*** Text excerpt ***

All terms defined in this Agreement
shall have the same defined meanings when used in any of the other
Program Documents, unless otherwise defined therein or unless the
context shall require otherwise. The terms “accounts,”
“chattel paper,” “instruments,”
“general intangibles,” “inventory,”
“equipment,” and “fixtures,” as and when
used herein and in the other Program Documents, shall have the same
meanings given such terms under the UCC.
INTERPRETATION
If there is a conflict between the
Agreement and any Schedule to it the terms of the Agreement shall
prevail. Headings are for convenience only and not for
interpretation. The Singular includes the plural and vice versa. If
a provision of any law is referred to, it will be as it is from
time to time amended.
2.0 PURPOSE
2.1 Payment Terms
The purpose of this Agreement is to
enable the Supplier to offer payment terms to Buyers and to enable
it to sell and IBM GF to purchase the resulting Receivables payable
by Buyers on the terms of this Agreement. IBM GF shall not make any
charge to Buyers for the No Charge Period.
2.2 Designation of
Buyers The Supplier may
request IBM GF in writing to include as Buyers those of its
customers that it may from time to time designate (such designation
to state the Supplier’s Invoice Terms required from the
options specified in Schedule A) and IBM GF may agree to such
inclusion by entering into a Buyer Agreement with such designated
customer. Such designation shall continue for the purpose of this
Agreement unless and until the Supplier removes it by not less than
60 days written notice to IBM GF, whereupon the Supplier shall
cease to be obliged to offer to sell Receivables owed by such Buyer
to IBM GF.

*** End of Text excerpt ***

◆ **Task**
Condense the paragraph in the agreement excerpt above that begins "If there is a conflict between the" into a short bulleted list that keeps its main points.

*** Study material ***

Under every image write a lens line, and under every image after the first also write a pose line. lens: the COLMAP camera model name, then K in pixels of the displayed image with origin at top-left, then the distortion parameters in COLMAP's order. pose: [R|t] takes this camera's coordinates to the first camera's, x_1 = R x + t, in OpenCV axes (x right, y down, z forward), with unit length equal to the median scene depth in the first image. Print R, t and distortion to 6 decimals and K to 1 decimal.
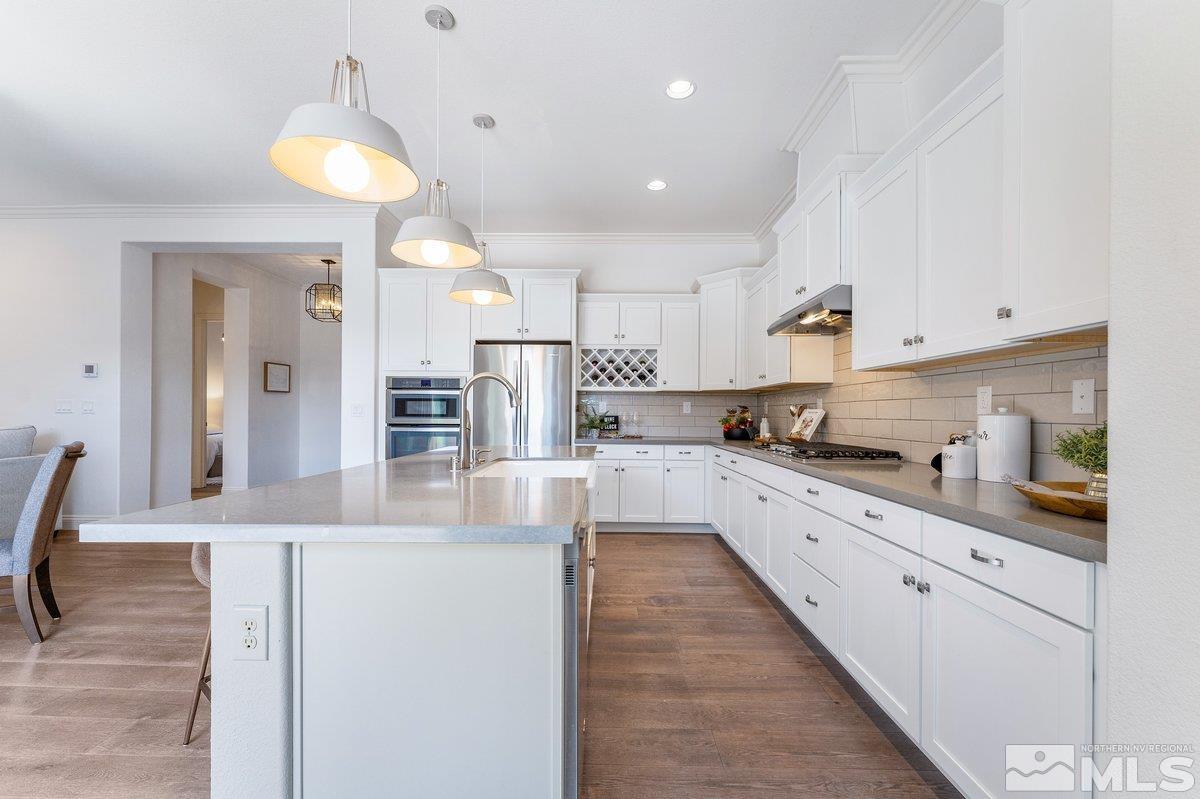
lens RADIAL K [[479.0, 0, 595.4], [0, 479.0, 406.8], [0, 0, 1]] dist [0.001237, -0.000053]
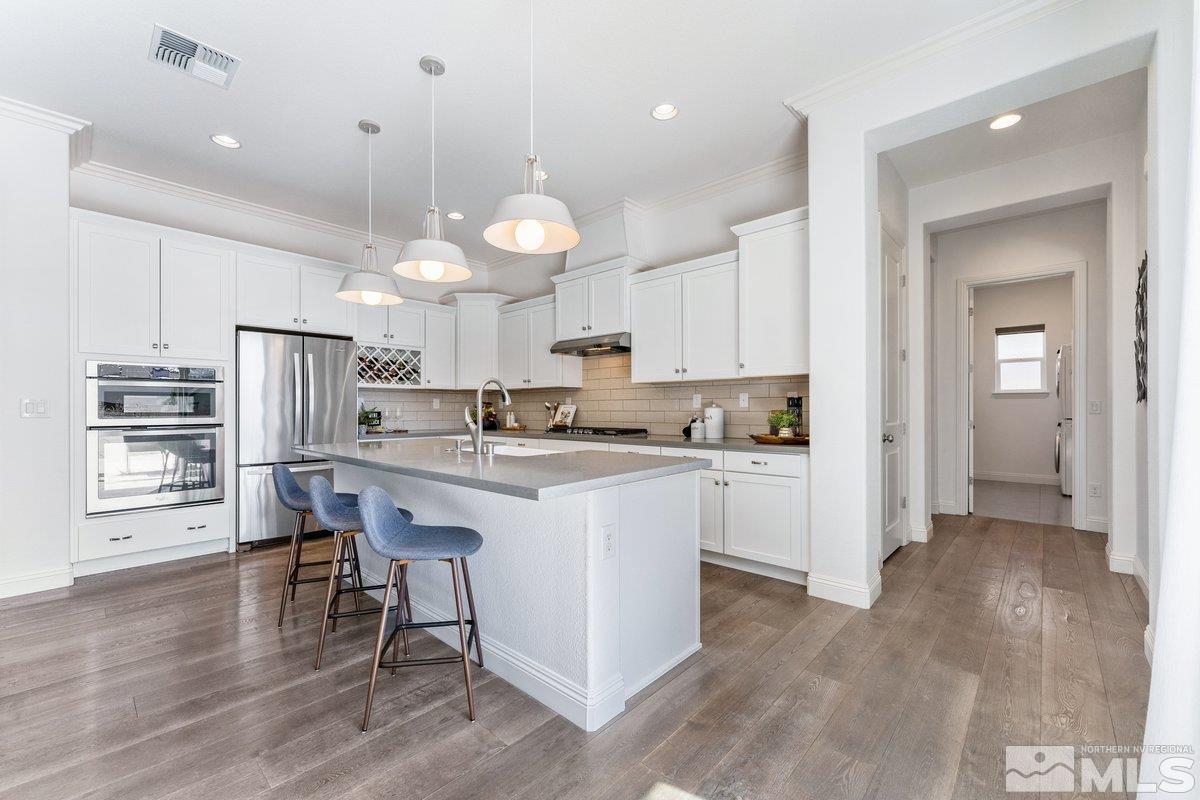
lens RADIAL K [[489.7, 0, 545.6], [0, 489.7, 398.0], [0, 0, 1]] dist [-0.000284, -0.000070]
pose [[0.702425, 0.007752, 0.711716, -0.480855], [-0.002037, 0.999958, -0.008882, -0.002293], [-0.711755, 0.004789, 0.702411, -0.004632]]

*** End of Study material ***
*** Study material ***

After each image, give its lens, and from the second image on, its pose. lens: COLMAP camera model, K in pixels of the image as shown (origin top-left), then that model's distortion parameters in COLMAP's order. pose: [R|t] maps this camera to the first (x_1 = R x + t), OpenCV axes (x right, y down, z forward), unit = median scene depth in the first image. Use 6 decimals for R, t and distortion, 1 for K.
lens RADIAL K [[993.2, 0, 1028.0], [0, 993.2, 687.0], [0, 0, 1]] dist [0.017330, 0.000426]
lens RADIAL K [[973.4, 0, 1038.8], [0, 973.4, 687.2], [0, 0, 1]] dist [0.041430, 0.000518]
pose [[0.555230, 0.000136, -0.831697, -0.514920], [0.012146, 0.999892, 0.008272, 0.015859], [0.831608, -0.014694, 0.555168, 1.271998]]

*** End of Study material ***

◆ **Exercise output**
- If the Agreement and any Schedule conflict, the Agreement's terms prevail.
- Headings are for convenience only, not for interpretation.
- The singular includes the plural, and the plural includes the singular.
- A reference to a provision of any law means that provision as amended from time to time.